Armstrong whitworth whitley mk vii ecpad 1
One of the crew members surrendered to the Germans shortly after the crash. We can see very clearly, on the fuselage of the plane coded YG-M
the antennas of the ASV radar system (“Air to Surface Vessel” radar).

Photo © Unknown photographer/ECPAD/Défense - référence DAM 831 L01

Armstrong whitworth whitley mk vii ecpad 2
Perhaps this same crew member, just captured, searched by a German soldier.
Photo © Unknown photographer/ECPAD/Défense - référence DAM 831 L02

Armstrong whitworth whitley mk vii ecpad 3
First exchanges between several crew members and the German soldiers.

Photo © Unknown photographer/ECPAD/Défense - référence DAM 831 L03

Armstrong whitworth whitley mk vii ecpad 4
Difficult photo showing a member of the Whitley crew, visibly injured in the abdomen, his head supported by a comrade
who probably asks the Germans for assistance. Note the fur-lined flight boot, typical of RAF bomber crews.

Photo © Unknown photographer/ECPAD/Défense - référence DAM 831 L04

Armstrong whitworth whitley mk vii ecpad 5
Armstrong whitworth whitley mk vii ecpad 6
Armstrong whitworth whitley mk vii ecpad 7
Armstrong whitworth whitley mk vii ecpad 8
4 views of the Whitley YG-M after the crash. We note the good condition of the propellers which visibly did not suffer during contact with the ground.
Photo © Unknown photographer/ECPAD/Défense - référence DAM 831 L05/L06/L07/L08

Extract from document AIR-27-1959-3 and AIR-27-1959-4 (Operational Record Book no 502 Squadron RAF) for the date of 4th July, 1942

Orb squadron 502 4th february 1942
This document specifies that the Whitley took off at 00:38 for a modified "Stopper" patrol. He was sent on a patrol off the coast French at the level
of Ushant. The aircraft failed to return to base. A bearing was given at 8:15 a.m. At 8:38 a.m., a request from Davie's plane
("M", ie the 3rd letter of the aircraft code) was received regarding the weather conditions at the base. The reply was sent at 8:43 a.m.
Pope's plane ("G") acknowledged but Davie's ("M") did not.

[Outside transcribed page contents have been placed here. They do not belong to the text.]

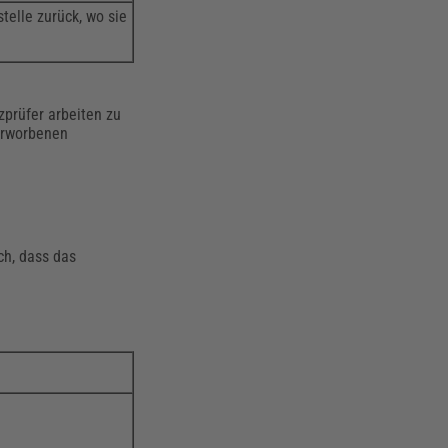
telle zurück, wo sie
tzprüfer arbeiten zu
 erworbenen
ch, dass das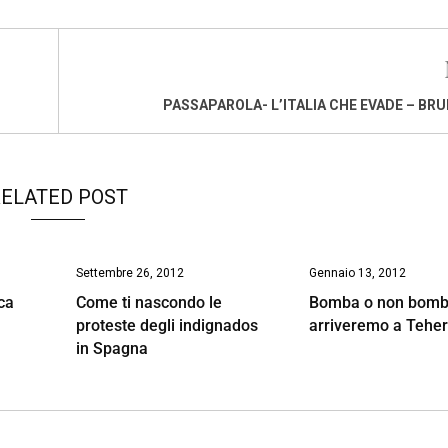
PASSAPAROLA- L’ITALIA CHE EVADE – BRU
ELATED POST
Settembre 26, 2012
Gennaio 13, 2012
ca
Come ti nascondo le
Bomba o non bomb
proteste degli indignados
arriveremo a Tehe
in Spagna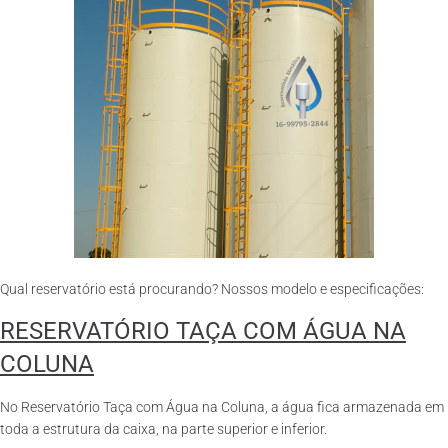
Qual reservatório está procurando? Nossos modelo e especificações:
RESERVATÓRIO TAÇA COM ÁGUA NA
COLUNA
No Reservatório Taça com Água na Coluna, a água fica armazenada em
toda a estrutura da caixa, na parte superior e inferior.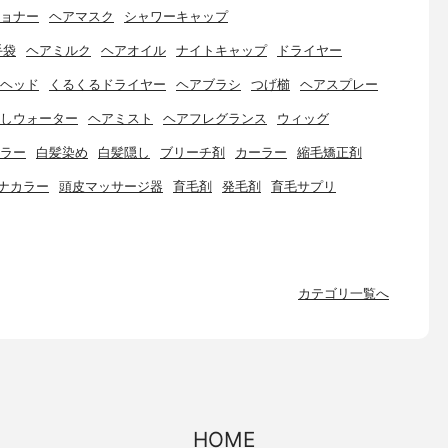
ョナー
ヘアマスク
シャワーキャップ
手袋
ヘアミルク
ヘアオイル
ナイトキャップ
ドライヤー
ヘッド
くるくるドライヤー
ヘアブラシ
つげ櫛
ヘアスプレー
しウォーター
ヘアミスト
ヘアフレグランス
ウィッグ
ラー
白髪染め
白髪隠し
ブリーチ剤
カーラー
縮毛矯正剤
ナカラー
頭皮マッサージ器
育毛剤
発毛剤
育毛サプリ
カテゴリ一覧へ
HOME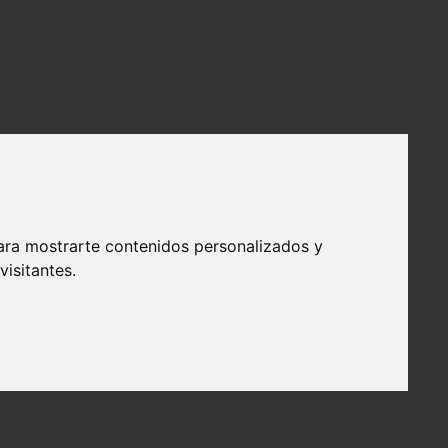
ara mostrarte contenidos personalizados y
isitantes.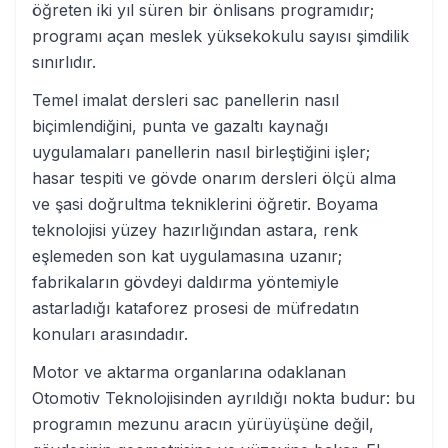
öğreten iki yıl süren bir önlisans programıdır;
programı açan meslek yüksekokulu sayısı şimdilik
sınırlıdır.
Temel imalat dersleri sac panellerin nasıl
biçimlendiğini, punta ve gazaltı kaynağı
uygulamaları panellerin nasıl birleştiğini işler;
hasar tespiti ve gövde onarım dersleri ölçü alma
ve şasi doğrultma tekniklerini öğretir. Boyama
teknolojisi yüzey hazırlığından astara, renk
eşlemeden son kat uygulamasına uzanır;
fabrikaların gövdeyi daldırma yöntemiyle
astarladığı kataforez prosesi de müfredatın
konuları arasındadır.
Motor ve aktarma organlarına odaklanan
Otomotiv Teknolojisinden ayrıldığı nokta budur: bu
programın mezunu aracın yürüyüşüne değil,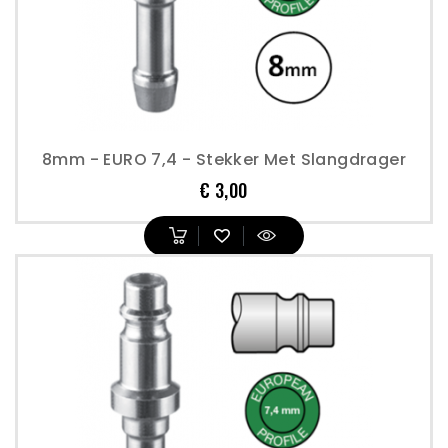
8mm - EURO 7,4 - Stekker Met Slangdrager
Prijs
€ 3,00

Orb squadron 502 4th february 1942
This document specifies that Davie's aircraft took off from the RAF base at St-Eval and that it failed to return.
Information was received on February 26, 
1942 from the Committee of the International Red Cross which specified that all
the crew members were prisoners of war. Sergeant Harris was wounded but not the other crew members.